Annual turnover across his Ardee-headquartered ABP Food Group is €2.5 billion. In recent years, it has grown steadily rather than dramatically, mainly outside Ireland, and is reckoned to have profits of €80 million. It employs 2,500 people in the Republic and 8,000 in total in Britain, Holland and Poland.
Chilled beef products, sold to consumers and restaurants, are the group’s biggest business. It has a convenience foods element, represented by Silvercrest in the Republic, which accounts for 2 per cent of ABP overall, and a number of operations in Britain, which make sausages, burgers and even soya products.
His Irish meat empire is Europe’s largest single exporter of beef. It slaughters one in every four cattle killed for meat in the Republic every year. Its UK arm is responsible for 10 per cent of that jurisdiction’s beef kill.
On the basis of a national kill of 1.4 million in 2012, its plants slaughtered 350,000 head of cattle in the Republic last year. According to the latest UK figures, a 10 per cent share would have equated to 71,000 head in the last quarter of 2012.
In the Republic, his slaughtering plants are headed by its facility in Cahir, Co Tipperary, which is described as the jewel in the operation’s crown. Cahir is also the site of one of two rendering plants, which process animal carcasses to make proteins and other byproducts, such as pet foods and biofuels.
The other slaughtering locations are in Bandon, Clones, Nenagh, Rathkeale and Waterford, which is home to a second rendering plant.
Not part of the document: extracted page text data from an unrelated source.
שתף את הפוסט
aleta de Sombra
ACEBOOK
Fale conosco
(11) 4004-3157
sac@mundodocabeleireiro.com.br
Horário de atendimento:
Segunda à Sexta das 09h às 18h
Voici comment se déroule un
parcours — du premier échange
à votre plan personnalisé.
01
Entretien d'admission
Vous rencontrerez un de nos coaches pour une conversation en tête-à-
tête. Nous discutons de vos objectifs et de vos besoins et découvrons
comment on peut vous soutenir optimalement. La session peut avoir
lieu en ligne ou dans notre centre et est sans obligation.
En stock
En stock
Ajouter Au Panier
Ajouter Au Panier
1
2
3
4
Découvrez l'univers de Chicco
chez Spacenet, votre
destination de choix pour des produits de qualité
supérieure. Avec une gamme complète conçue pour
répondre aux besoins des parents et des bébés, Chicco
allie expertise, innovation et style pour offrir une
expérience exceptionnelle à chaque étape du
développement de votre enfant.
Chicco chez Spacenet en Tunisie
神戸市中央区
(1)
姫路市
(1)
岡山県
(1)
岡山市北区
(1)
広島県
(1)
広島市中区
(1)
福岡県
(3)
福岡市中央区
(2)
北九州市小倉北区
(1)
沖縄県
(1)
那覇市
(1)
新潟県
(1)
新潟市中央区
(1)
Its pet foods division, CD, is located in Edgeworthstown, Co Longford, and has a division in Irjmuden in Holland and Driffield in Yorkshire.
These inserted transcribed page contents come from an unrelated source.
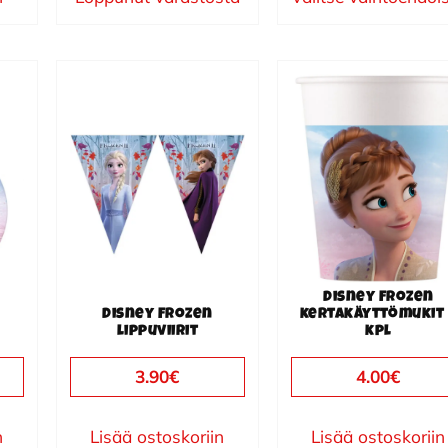
Disney Frozen
Disney Frozen
kertakäyttömukit
lippuviirit
kpl
3.90
€
4.00
€
n
Lisää ostoskoriin
Lisää ostoskoriin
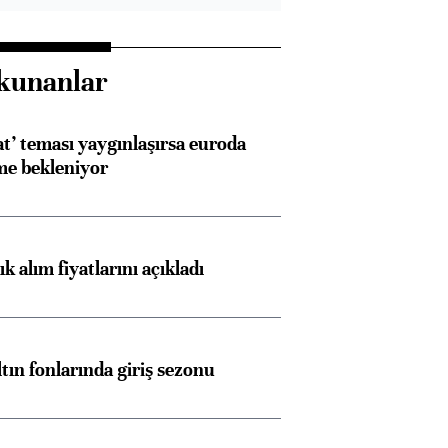
kunanlar
at’ teması yaygınlaşırsa euroda
me bekleniyor
 alım fiyatlarını açıkladı
ltın fonlarında giriş sezonu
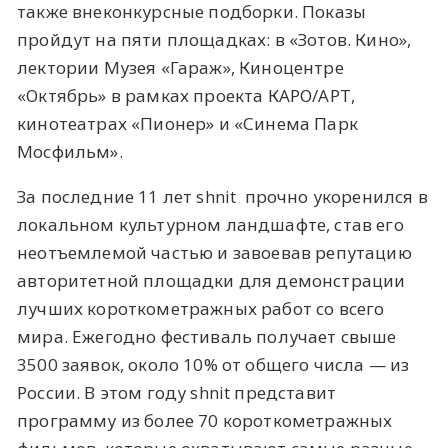
также внеконкурсные подборки. Показы
пройдут на пяти площадках: в «Зотов. Кино»,
лектории Музея «Гараж», Киноцентре
«Октябрь» в рамках проекта КАРО/АРТ,
кинотеатрах «Пионер» и «Синема Парк
Мосфильм».
За последние 11 лет shnit прочно укоренился в
локальном культурном ландшафте, став его
неотъемлемой частью и завоевав репутацию
авторитетной площадки для демонстрации
лучших короткометражных работ со всего
мира. Ежегодно фестиваль получает свыше
3500 заявок, около 10% от общего числа — из
России. В этом году shnit представит
программу из более 70 короткометражных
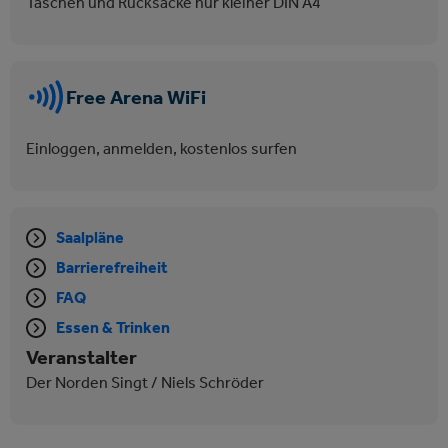
Taschen und Rucksäcke nur kleiner DIN A4
Free Arena WiFi
Einloggen, anmelden, kostenlos surfen
Saalpläne
Barrierefreiheit
FAQ
Essen & Trinken
Veranstalter
Der Norden Singt / Niels Schröder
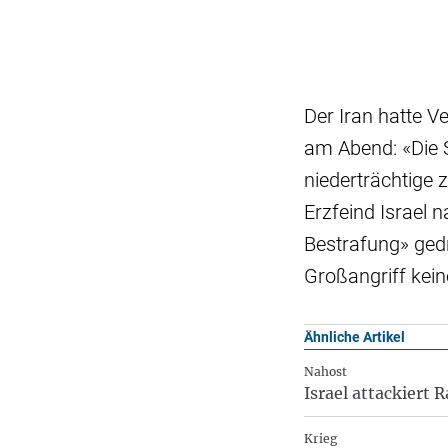
Der Iran hatte V
am Abend: «Die S
niederträchtige 
Erzfeind Israel n
Bestrafung» gedr
Großangriff kei
Ähnliche Artikel
Nahost
Israel attackiert
Krieg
The Farmers’ Journal estimates that around 50 million Europeans buy ABP products every week.
Goodman is the organisation’s executive chairman. His two sons, Laurence and Mark, are full-time executives. Paul Finnerty is chief executive.
His and his family’s non-agrifood interests are held through companies headed by Parma Investments, which has Irish- and British-registered entities.
Through this vehicle he has backed a number of private hospitals run by James Sheahan. This includes a 28 per cent stake in the Blackrock Clinic in Dublin. He also has a 40 per cent stake in the Galway Clinic.Goodman’s third interest in this sphere is a third share in Dublin’s Hermitage Clinic.
Last December, Parma bought Bank of Ireland’s old headquarters on Baggot Street in Dublin out of receivership for €43 million.
Parma also owns the Setanta Centre in Nassau Street in Dublin and has a portfolio of sovereign bonds, shares and other tradable assets.
Finally, Goodman farms 700 acres at his home, Braganstown House in Co Louth, which is also home to 900 head of cattle which are, not surprisingly, reared for beef.